Meskipun tidak semua fungsi gen ini diketahui secara pasti, mereka telah diamati memainkan peran penting dalam pembentukan instruksi biokimia untuk produksi sekelompok protein yang disebut peroksin (Genetics Home Reference, 2016)..

Jenis protein ini merupakan komponen dasar dalam pembentukan organel seluler yang disebut peroksisom (Genetics Home Reference, 2016).

Akibatnya, mutasi genetik ini dapat menyebabkan perkembangan yang kurang dari biogenesis peroksisom dan karena itu dari aktivitas fungsional mereka (Genetics Home Reference, 2016).

Diagnosis

Sindrom Zellweger dimungkinkan untuk didiagnosis selama kehamilan atau dalam tahap pasca-kelahiran.

Dalam kasus diagnosis prenatal, USG kontrol kehamilan dapat menunjukkan berbagai struktur anomali yang kompatibel dengan patologi ini, seperti retardasi pertumbuhan intrauterin atau malformasi kraniofasial..

Namun, penting untuk melakukan analisis biokimia melalui ekstraksi darah dan pengambilan sampel chorionic villus untuk menentukan adanya kelainan metabolisme asal genetik..

Di sisi lain, dalam kasus diagnosis pascakelahiran, pemeriksaan fisik menawarkan temuan klinis yang cukup untuk mengkonfirmasi keberadaannya, meskipun berbagai tes dilakukan untuk mengesampingkan jenis patologi lainnya..

Beberapa tes laboratorium yang digunakan dalam diagnosis didasarkan pada pemeriksaan histologis dan biokimia atau tes neuroimaging (Cáceres-Marzal, Vaquerizo-Madrid, Girós, Ruiz and Roels, 2003).

Perawatan

Seperti jenis patologi genetik lainnya, obat untuk sindrom Zellwerger belum diidentifikasi.

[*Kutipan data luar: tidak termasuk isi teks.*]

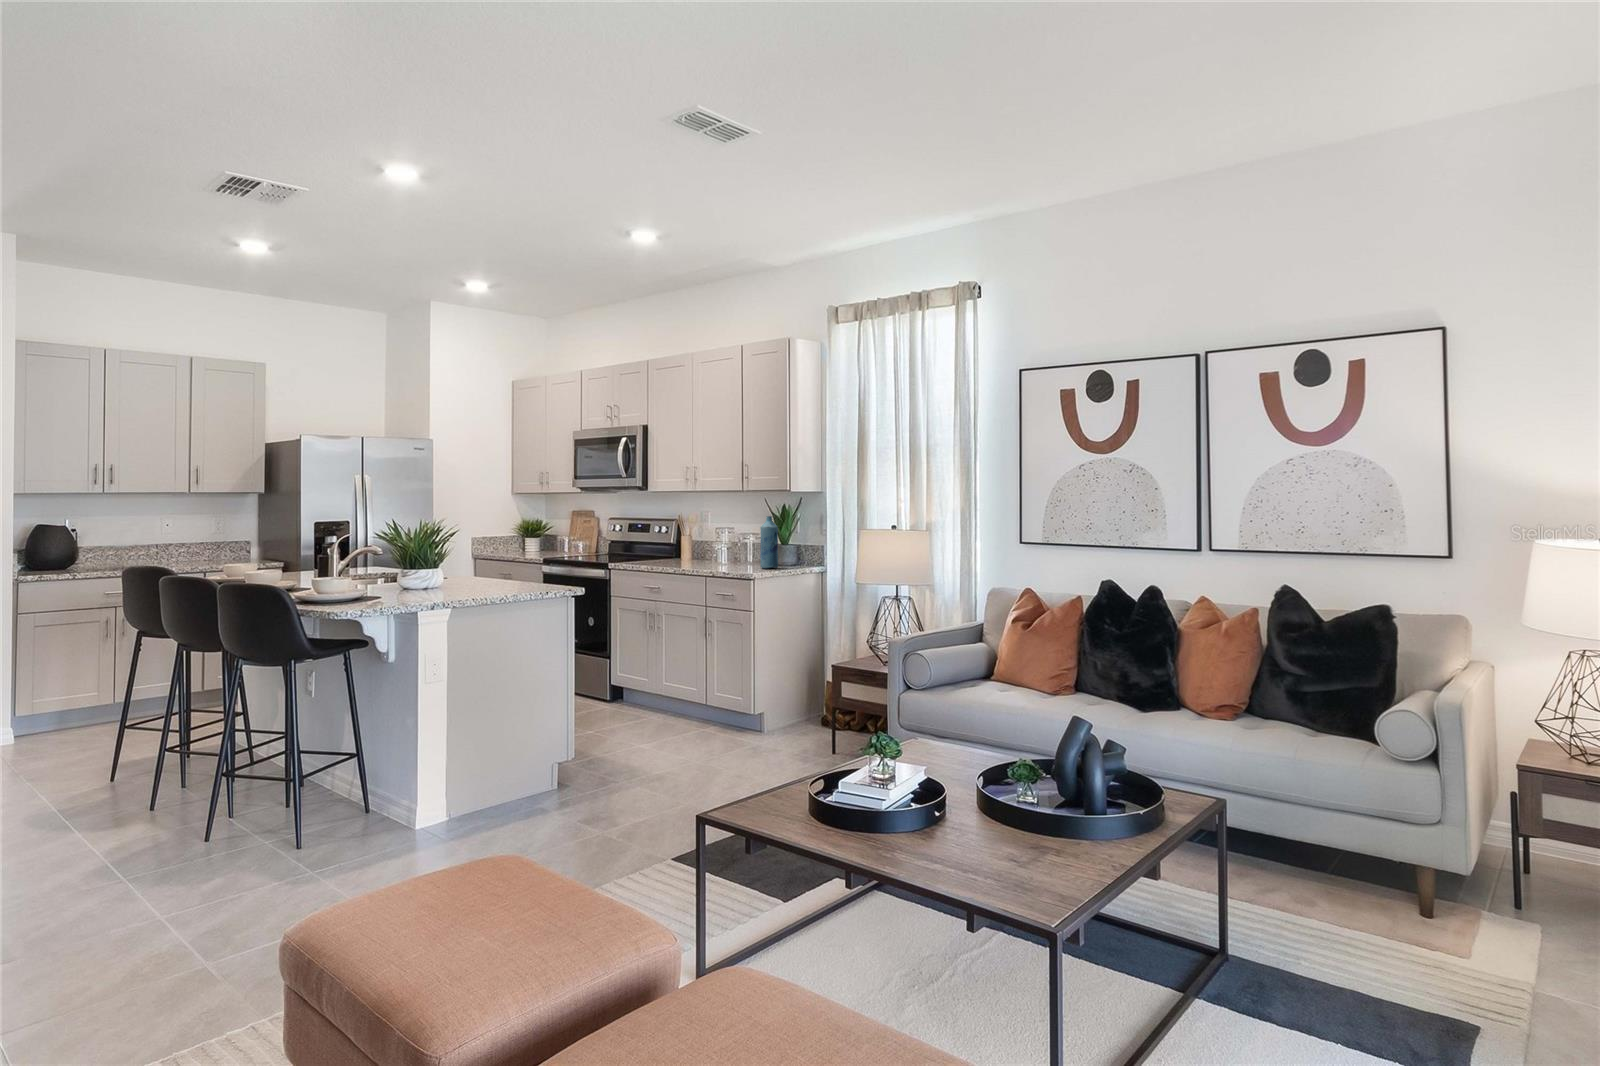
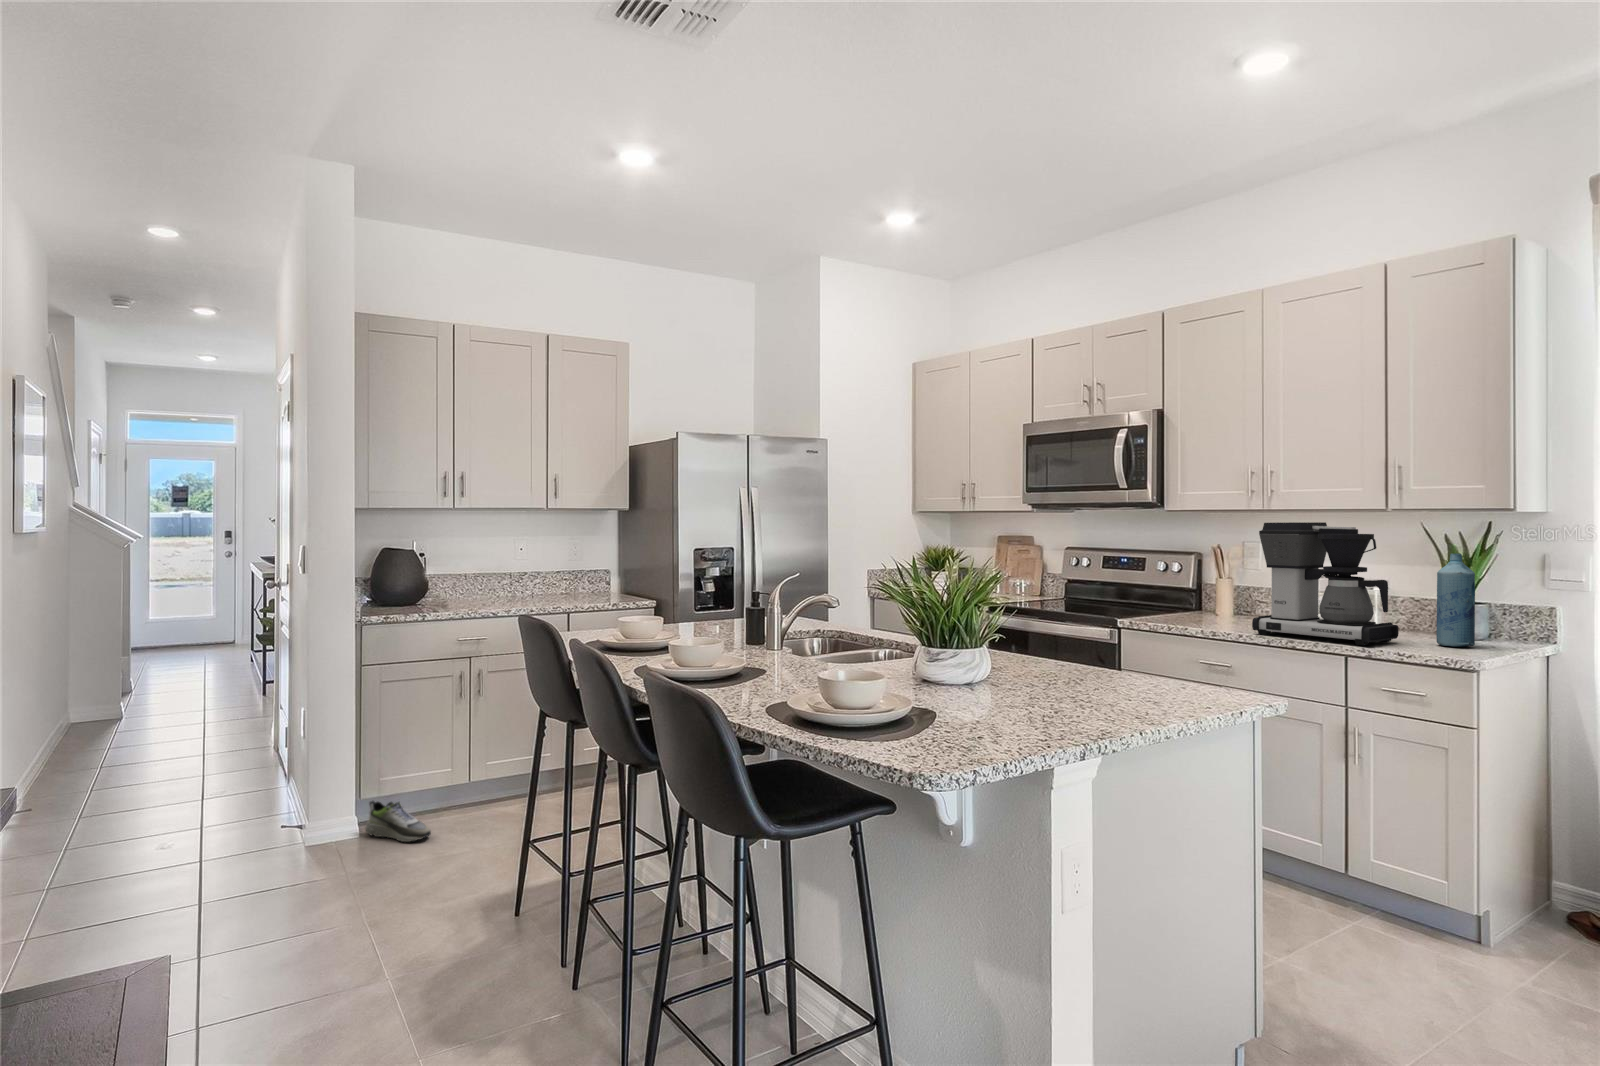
coffee maker: none [673,499,744,570] -> present [1252,522,1399,645]
shoe: none [27,714,86,742] -> present [365,801,431,842]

Dalam hal ini, intervensi medis diarahkan pada metode pendukung kehidupan dan perawatan farmakologis.

Komplikasi medis biasanya berkembang secara eksponensial, sehingga memburuknya status klinis mereka yang terkena dampak tidak dapat dihindari.

Sebagian besar dari mereka yang terkena sindrom Zellweger biasanya tidak melebihi 2 tahun kehidupan.

Referensi

  1. Braveman, N. (2012). Sindrom Zellweger. Diperoleh dari Orphanet:.
  2. Déu, H. S. (2009). Penyakit peroxisomal. Rumah Sakit Sant Joande Déu.
  3. Girós, M.L.; et al.,. (2016). Protokol untuk diagnosis dan pengobatan gangguan peroxisomal dari spektrum Zellweger dan rhizomelic punctata chondrodysplasia ".
  4. NIH. (2016). Sindrom Zellwefer. Diperoleh dari National Institute of Neurological Disorders and Stroke.
  5. NIH. (2016). Gangguan Spektrum Zellweger. Diperoleh dari Referensi Rumah Genetika.
  6. NORD (s.f.). Gangguan Spektrum Zellweger. Diperoleh dari Organisasi Nasional untuk Gangguan Langka.
  7. Prudencio Beltrán et al.,. (2010). Sindrom Zellweger. Rev Soc Bol Ped, 22-4.
  8. Roller dkk.,. (1996). Sindrom serebrohepatrorenal Zellweger: penyakit peroxisomal. Pdt. Chil. Pediatr. , 79-83.
  9. Valdez Geraldo, C., Martínez Jiménez, C., García-Arias, S., Mayeda Gaxiola, L., & Zavala Ruiz, M. (2009). Sindrom Zellweger (otak-hepato-ginjal). Laporan suatu kasus. Pediatri Mex.